- [Instructions for the task]
Extend the article on healing lodges, picking up right after its final sentence.

- [Document excerpt]
##########

= Healing lodge =

Type of Canadian correctional institution

A healing lodge is a Canadian correctional institution designed to meet the needs of Indigenous (First Nations, Métis, and Inuit) inmates. Healing lodges were created to address the concern that traditional prisons do not work on Indigenous offenders. Indigenous people are over-represented in the prison system and are also more likely to be the victims of crime. In healing lodges, the focus is on healing and reconnecting with indigenous culture while inmates serve their sentences. Connecting to nature, participating in cultural ceremonies, and learning spiritual teachings are how Healing Lodges process the rehabilitation and healing of inmates. They also have access to spiritual guidance from Elders and are encouraged to maintain connections with their families and communities. Healing lodges were proposed as an alternative for Indigenous female offenders, but there are now healing lodges for Indigenous male offenders as well. Women's healing lodges are minimum / medium-security facilities, and men's healing lodges are minimum-security facilities.

== History ==
In 1990, a report called Creating Choices was issued by a task force aiming to improve the lives of and create more choices for federally sentenced women. One of the recommendations of the task force was the creation of a healing lodge "where Indigenous federally sentenced women may serve all or part of their sentences". This idea was proposed by the Native Women's Association of Canada. Section 81 of the Corrections and Conditional Release Act of 1992 made it possible for Indigenous communities and Correctional Service Canada (CSC) to work together to provide services, programs, and correctional facilities to Indigenous inmates. Notably, it allows Indigenous communities to provide correctional services to Indigenous inmates.

==Types of healing lodges ==
There are two types of healing lodges: CSC-run healing lodges and Section 81 healing lodges. CSC-run healing lodges are funded and operated entirely by the CSC. In contrast, Section 81 healing lodges are healing lodges operating under section 81 of the Corrections and Conditional Release Act, which provides the basis for CSC to enter into agreements to operate healing lodges with Indigenous communities. These healing lodges, unlike CSC-run healing lodges, are funded by CSC but entirely managed by Indigenous communities or partner organizations.

##########

Items listed in a dataset
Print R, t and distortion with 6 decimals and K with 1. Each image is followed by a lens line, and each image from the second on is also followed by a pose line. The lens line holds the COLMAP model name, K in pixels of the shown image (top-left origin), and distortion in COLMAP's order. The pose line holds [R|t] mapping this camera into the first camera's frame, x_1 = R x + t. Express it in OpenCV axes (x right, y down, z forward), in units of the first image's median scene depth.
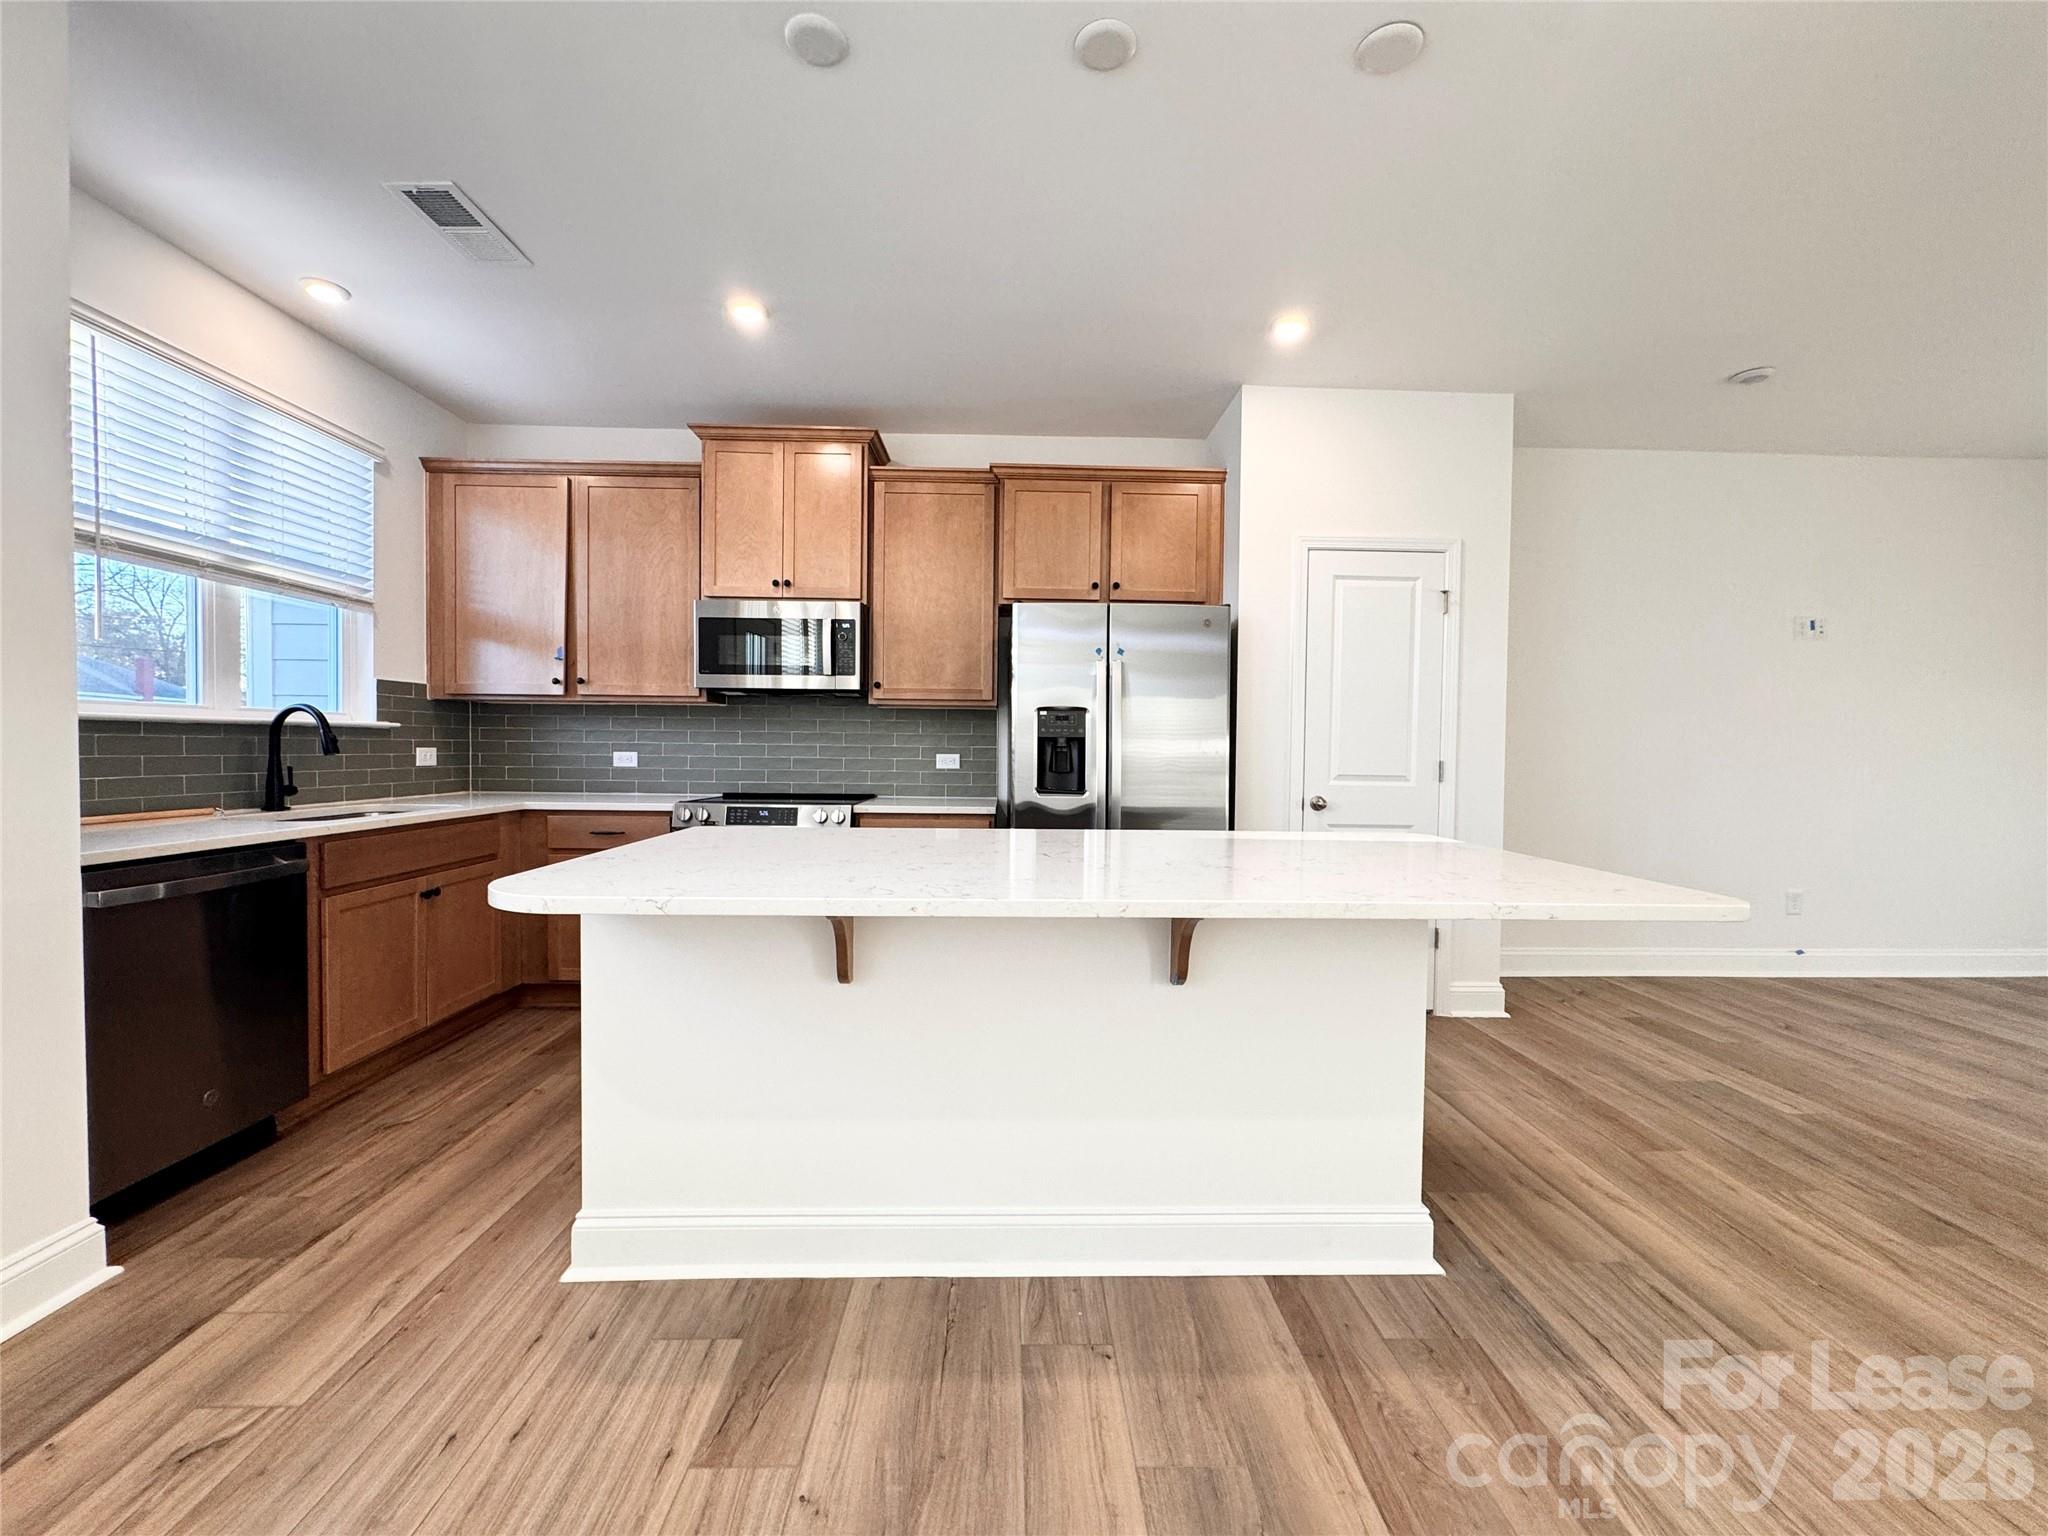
lens RADIAL K [[820.8, 0, 1022.3], [0, 820.8, 768.4], [0, 0, 1]] dist [-0.000258, -0.000014]
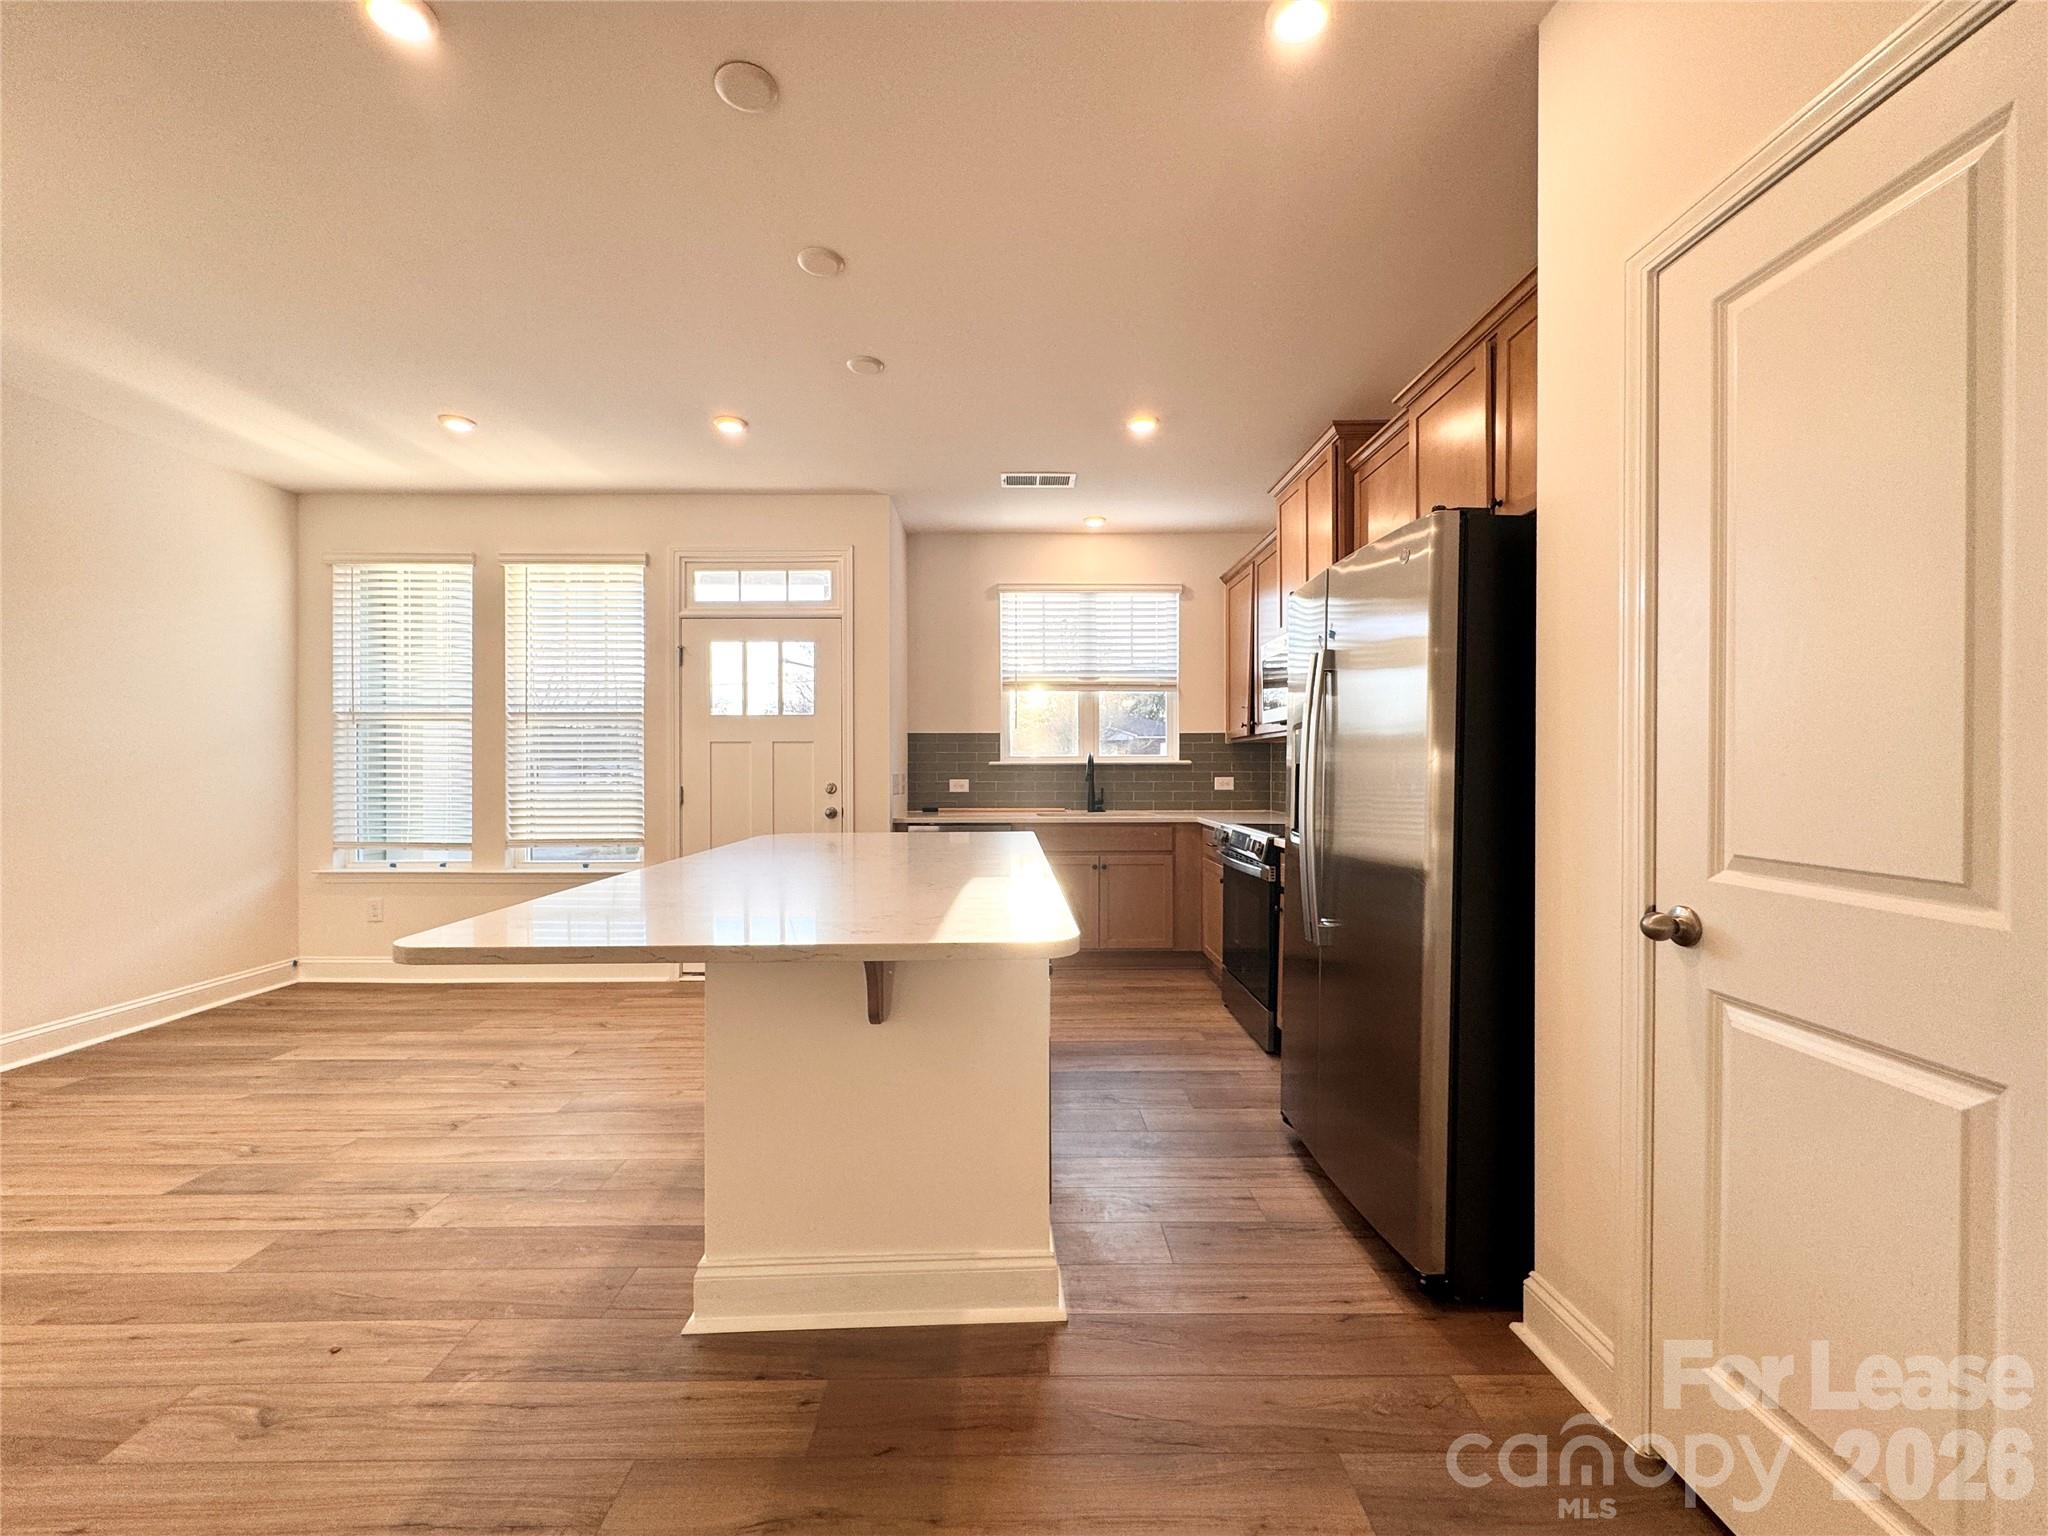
lens RADIAL K [[820.8, 0, 1022.3], [0, 820.8, 768.4], [0, 0, 1]] dist [-0.000258, -0.000014]
pose [[-0.016330, -0.010728, -0.999809, 0.789103], [-0.025107, 0.999632, -0.010316, -0.018867], [0.999551, 0.024934, -0.016593, 0.749951]]
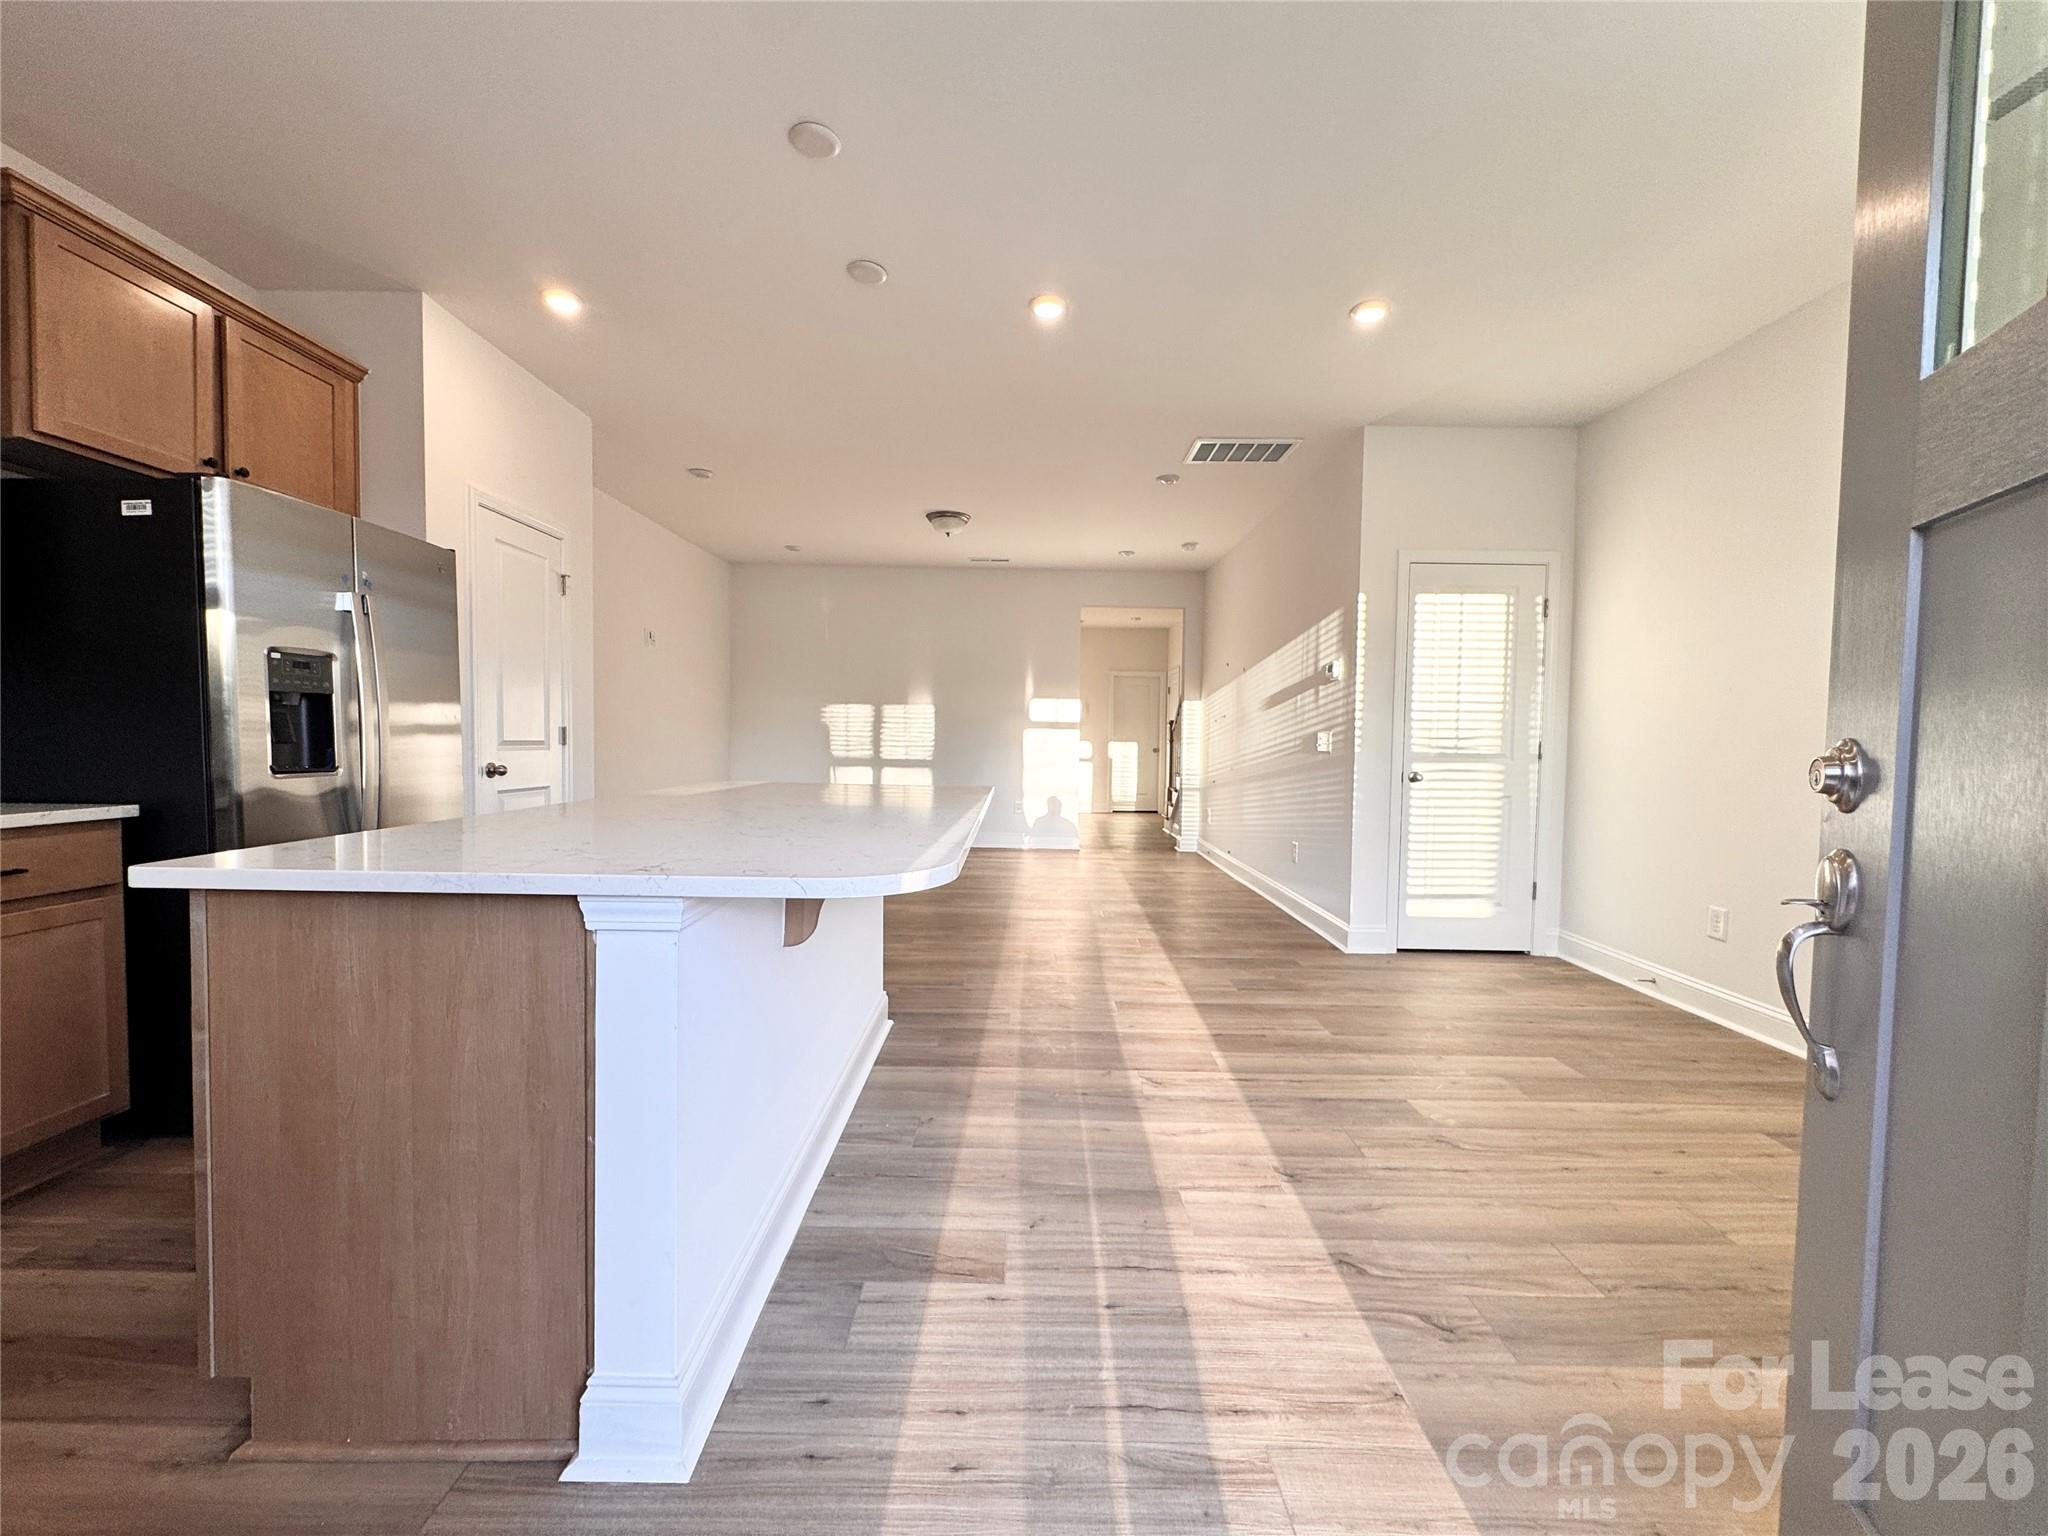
lens RADIAL K [[820.8, 0, 1022.3], [0, 820.8, 768.4], [0, 0, 1]] dist [-0.000258, -0.000014]
pose [[0.032305, -0.051411, 0.998155, -0.632330], [0.011292, 0.998631, 0.051070, -0.002020], [-0.999414, 0.009621, 0.032841, 0.359691]]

##########

- [Written reply]
There are six Section 81 healing lodges as of 2022, located in Alberta, Manitoba, Quebec and Saskatchewan. Additionally, there are four CSC-run healing lodges in Alberta, British Columbia and Saskatchewan. Healing lodges are not available in other provinces or territories due to the lack of relevant agreements.

== Success ==
Healing lodges have shown signs of success. According to the Correctional Service of Canada, Indigenous people who served their sentences in a healing lodge had a re-offense rate of only 6% compared to a re-offense rate of 11% for the general population. In addition, Indigenous offenders who participated in the "Pathways" program (an Indigenous targeted prison program) had a lower re-offense rate and were "less likely to be involved in violent incidents [with staff] and more likely to complete parole after release".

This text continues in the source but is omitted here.